## WORK TASK 1
From the listing, return verbatim the lines starting with the one that contains "The point (260, 563) is more distant." and continuing through the one that contains "Can you confirm if white", both included.

## PASSAGE FOR REVIEW
Meanwhile, Jaroslaw Kazynski, spokesman for the PiS party, responded to the bill's critics saying, “The president believes that Poland, as any other country, has the right to defend its good name... has the right to defend the truth.”
Though the bill has caused outrage in the international community, foremost in Israel and the U.S., the legislation seems to have also given the PiS a second wind, as 55 percent of the Polish population have rallied behind the legislation. Popular support for the measure coincides with a broader resurgence in far right-wing sentiment spreading across the country.
Same Bill, Different Wording
According to the Polish and international press, an earlier bill intended to curb the use of the term "Polish Death Camps" was drafted and proposed by Polish lawmakers as early as late 2012. This was done as an immediate response to President Barack Obama's disastrous wording during a 2012 visit in which he spoke of "Polish death camps", which nearly led to a diplomatic rift.
Then-Prime Minister Donald Tusk had responded to the statement almost immediately saying, "...ignorance, lack of knowledge, bad intentions lead to a distortion of history, so painful for us here in Poland, in a country which suffered like no other in Europe during World War II... This is something that we cannot ignore.”
The original bill was cut short in 2013, but was once more raised in 2015 when, once again, former FBI director James Comey suggested that the Polish administration or people were complicit to Nazi war crimes during the Second World War. However, given the PiS's then strenuous grip on Polish politics, the bill was re-drafted and once again proposed last month in its current wording, which achieved infamy almost overnight.
The bill has caused international tensions to rise considerably, with historians treating it as a first step toward normalizing Holocaust denial. Some publications have even referenced the complicity of Polish agents and civilians with Nazi atrocities during the Polish occupation, spurring the Polish far right into further action.
Still Time for Diplomacy
In spite of recent developments, Anna Azari, Israel's ambassador to Poland, agreed that the Polish administration's demand to rename the concentration camps "German Death Camps" was within the country's rights. In a follow up statement, the Israeli mission announced:
“We hope that over 30 years of work and dedication of wonderful people, both in Poland and in Israel, will not be in vain and that we will be able to cooperate in an atmosphere of dialogue and shared understanding.”
Right now, however, Poland appears to be teetering on the brink of diplomatic collapse as the country once again finds itself at the center of attention with the entire international community. As high-ranking Israeli politicians attempt to put further pressure on an administration that has proven unwilling to compromise or set up any further diplomatic channels for negotiation, it seems that cooler heads need to prevail, and soon.

## WORK TASK 2
In the article on Poland's "Polish Death Camps" bill, what percentage of the Polish population has rallied behind the legislation?

## RECORDS SUPPLIED
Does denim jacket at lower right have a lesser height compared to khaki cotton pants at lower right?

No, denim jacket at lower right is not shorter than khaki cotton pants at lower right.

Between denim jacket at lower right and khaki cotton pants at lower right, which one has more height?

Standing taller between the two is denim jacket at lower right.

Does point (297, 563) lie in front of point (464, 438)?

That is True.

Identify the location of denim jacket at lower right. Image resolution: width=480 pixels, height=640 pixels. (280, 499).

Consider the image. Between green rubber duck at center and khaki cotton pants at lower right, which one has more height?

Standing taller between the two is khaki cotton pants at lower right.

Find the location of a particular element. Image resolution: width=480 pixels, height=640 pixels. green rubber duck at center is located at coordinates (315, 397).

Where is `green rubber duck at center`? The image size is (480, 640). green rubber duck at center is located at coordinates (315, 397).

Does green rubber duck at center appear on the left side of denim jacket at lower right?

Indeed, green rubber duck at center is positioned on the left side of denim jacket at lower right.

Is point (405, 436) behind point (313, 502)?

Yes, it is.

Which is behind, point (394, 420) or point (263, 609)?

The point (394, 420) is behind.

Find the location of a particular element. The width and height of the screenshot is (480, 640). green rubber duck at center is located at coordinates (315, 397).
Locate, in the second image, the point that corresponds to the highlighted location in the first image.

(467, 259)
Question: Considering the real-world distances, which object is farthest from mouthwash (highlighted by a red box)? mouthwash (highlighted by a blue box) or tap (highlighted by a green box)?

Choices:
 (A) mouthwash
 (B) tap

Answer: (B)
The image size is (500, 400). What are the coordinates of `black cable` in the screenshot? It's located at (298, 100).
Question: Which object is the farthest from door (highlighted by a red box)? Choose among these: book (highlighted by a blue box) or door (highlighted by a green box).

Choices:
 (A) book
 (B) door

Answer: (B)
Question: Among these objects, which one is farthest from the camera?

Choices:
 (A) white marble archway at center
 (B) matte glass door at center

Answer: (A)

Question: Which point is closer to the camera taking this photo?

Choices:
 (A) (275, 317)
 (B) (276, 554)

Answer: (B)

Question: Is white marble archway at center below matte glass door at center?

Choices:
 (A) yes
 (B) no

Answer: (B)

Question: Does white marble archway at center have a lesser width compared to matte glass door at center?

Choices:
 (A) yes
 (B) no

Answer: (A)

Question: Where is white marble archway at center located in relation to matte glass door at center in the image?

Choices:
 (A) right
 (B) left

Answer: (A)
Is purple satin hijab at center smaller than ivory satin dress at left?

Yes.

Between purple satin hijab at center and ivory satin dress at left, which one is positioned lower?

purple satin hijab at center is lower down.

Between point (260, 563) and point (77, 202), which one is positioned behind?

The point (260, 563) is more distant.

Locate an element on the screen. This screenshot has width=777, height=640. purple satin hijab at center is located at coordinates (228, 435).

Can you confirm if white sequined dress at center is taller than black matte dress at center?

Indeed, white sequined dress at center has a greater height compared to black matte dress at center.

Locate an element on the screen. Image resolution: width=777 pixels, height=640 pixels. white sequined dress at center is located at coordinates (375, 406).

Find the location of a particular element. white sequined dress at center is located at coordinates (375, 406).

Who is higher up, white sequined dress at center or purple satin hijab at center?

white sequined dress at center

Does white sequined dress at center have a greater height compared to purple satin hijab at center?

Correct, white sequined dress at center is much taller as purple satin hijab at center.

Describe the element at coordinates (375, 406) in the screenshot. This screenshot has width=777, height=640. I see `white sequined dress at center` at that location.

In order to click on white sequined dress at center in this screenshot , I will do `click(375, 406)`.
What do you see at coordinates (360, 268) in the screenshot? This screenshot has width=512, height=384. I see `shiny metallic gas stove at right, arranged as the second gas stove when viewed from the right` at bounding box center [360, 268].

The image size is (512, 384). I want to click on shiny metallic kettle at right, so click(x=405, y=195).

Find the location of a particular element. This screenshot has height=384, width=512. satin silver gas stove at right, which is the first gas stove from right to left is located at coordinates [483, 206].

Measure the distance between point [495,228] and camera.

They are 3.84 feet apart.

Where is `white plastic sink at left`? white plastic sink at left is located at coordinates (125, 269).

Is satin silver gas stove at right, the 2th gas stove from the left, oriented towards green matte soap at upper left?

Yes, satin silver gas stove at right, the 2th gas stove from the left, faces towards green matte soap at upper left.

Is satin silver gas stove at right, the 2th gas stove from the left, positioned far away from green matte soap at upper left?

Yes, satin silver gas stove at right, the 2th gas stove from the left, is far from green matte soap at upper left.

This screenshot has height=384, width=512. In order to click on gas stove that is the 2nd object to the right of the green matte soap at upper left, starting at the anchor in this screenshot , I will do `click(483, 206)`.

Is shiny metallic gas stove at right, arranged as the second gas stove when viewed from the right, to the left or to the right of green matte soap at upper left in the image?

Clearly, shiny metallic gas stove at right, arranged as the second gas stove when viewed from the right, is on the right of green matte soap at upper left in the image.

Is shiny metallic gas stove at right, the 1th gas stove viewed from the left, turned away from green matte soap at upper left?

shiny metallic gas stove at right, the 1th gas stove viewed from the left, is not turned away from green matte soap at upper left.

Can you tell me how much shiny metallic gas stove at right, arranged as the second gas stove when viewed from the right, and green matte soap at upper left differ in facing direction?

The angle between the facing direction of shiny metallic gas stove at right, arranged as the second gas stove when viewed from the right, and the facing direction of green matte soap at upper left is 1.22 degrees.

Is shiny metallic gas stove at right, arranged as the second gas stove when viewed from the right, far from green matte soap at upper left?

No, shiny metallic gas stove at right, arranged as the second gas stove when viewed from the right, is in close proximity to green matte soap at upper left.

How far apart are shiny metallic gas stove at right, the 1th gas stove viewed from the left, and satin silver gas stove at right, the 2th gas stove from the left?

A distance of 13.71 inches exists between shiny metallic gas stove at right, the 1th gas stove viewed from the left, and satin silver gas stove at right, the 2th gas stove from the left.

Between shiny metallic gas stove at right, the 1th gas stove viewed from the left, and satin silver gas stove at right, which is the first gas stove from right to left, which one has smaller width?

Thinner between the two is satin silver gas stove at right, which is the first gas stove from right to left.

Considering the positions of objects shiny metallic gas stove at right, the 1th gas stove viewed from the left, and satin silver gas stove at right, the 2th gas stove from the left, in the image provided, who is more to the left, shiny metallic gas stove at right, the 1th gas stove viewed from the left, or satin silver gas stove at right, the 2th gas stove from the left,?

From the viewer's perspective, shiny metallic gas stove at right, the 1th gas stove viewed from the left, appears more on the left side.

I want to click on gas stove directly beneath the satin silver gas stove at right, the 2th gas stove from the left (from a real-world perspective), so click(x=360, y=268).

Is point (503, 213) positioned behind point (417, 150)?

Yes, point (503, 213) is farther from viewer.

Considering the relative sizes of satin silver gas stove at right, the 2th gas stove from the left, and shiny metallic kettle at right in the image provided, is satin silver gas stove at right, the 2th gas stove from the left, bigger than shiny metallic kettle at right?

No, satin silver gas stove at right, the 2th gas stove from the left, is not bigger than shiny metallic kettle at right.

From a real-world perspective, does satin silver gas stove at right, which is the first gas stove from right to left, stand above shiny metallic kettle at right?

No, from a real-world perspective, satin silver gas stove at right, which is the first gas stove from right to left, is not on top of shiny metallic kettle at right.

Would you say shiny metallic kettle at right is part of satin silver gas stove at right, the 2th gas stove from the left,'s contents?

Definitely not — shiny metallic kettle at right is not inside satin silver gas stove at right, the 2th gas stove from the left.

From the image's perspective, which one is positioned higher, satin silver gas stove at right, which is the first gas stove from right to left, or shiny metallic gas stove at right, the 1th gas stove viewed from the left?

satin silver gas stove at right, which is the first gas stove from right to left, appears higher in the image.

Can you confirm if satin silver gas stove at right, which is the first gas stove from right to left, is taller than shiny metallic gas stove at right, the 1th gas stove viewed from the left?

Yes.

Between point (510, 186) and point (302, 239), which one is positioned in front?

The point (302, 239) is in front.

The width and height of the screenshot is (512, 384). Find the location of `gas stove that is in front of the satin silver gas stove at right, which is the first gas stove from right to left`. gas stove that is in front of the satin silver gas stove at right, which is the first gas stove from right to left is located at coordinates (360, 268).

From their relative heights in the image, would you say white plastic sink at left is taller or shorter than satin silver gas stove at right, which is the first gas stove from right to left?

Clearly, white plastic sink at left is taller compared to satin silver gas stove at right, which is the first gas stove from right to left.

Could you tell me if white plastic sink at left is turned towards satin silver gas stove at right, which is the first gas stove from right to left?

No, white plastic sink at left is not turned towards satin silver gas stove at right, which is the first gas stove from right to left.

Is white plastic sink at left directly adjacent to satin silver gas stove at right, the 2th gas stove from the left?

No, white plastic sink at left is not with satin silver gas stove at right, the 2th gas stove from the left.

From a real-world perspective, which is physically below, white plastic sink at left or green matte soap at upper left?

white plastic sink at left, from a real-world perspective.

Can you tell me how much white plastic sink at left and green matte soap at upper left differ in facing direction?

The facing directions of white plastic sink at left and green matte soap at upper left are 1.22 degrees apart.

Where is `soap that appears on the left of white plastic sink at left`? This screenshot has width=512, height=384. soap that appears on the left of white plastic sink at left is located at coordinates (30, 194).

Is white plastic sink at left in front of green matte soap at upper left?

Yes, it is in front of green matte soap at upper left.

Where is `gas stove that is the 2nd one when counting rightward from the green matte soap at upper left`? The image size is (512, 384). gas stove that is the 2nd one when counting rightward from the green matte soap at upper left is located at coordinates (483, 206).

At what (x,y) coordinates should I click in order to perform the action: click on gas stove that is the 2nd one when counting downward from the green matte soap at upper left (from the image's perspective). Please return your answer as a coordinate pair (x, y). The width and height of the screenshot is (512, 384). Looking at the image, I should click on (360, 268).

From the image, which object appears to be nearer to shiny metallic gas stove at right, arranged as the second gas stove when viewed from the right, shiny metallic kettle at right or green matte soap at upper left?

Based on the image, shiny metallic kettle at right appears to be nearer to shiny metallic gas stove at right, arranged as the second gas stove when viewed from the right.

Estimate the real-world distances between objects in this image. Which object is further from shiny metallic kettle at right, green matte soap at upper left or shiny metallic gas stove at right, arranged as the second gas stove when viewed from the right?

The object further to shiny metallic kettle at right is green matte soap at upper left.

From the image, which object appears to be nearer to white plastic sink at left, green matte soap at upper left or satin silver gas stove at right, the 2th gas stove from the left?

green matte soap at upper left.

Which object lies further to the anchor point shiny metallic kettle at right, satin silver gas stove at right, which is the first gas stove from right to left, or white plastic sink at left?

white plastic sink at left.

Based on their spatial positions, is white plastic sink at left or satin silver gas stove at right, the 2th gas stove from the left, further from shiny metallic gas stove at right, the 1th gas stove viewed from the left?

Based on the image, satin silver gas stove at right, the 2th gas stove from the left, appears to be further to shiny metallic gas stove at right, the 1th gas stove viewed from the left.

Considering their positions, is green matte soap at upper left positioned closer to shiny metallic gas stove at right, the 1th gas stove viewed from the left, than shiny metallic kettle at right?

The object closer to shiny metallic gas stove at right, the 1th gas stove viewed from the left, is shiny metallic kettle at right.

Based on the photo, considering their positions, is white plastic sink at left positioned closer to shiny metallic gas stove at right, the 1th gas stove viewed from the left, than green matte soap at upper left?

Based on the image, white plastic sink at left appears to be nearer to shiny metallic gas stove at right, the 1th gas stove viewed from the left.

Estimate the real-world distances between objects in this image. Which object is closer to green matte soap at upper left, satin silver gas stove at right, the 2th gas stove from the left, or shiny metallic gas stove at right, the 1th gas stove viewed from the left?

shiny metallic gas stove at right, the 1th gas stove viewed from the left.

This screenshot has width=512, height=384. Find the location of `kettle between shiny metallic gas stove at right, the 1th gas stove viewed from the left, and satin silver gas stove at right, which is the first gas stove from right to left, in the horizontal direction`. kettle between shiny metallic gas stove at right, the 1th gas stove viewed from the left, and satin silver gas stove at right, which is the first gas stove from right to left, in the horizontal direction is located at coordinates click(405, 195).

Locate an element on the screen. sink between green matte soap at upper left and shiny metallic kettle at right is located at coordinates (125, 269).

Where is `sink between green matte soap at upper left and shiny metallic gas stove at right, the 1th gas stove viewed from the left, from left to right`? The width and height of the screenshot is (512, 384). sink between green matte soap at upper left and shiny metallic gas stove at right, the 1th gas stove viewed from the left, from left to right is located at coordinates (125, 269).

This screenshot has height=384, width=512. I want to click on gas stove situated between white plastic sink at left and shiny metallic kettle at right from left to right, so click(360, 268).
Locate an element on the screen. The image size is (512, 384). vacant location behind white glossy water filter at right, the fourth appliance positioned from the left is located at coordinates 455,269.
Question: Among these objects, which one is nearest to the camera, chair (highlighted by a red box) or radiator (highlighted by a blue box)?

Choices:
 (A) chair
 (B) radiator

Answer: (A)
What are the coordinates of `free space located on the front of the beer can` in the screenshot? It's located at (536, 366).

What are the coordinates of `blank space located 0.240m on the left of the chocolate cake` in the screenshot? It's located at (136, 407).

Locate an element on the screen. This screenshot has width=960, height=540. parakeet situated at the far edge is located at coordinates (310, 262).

## PROBLEM SOLUTION 1
The point (260, 563) is more distant.

Locate an element on the screen. This screenshot has width=777, height=640. purple satin hijab at center is located at coordinates (228, 435).

Can you confirm if white sequined dress at center is taller than black matte dress at center?

## PROBLEM SOLUTION 2
55 percent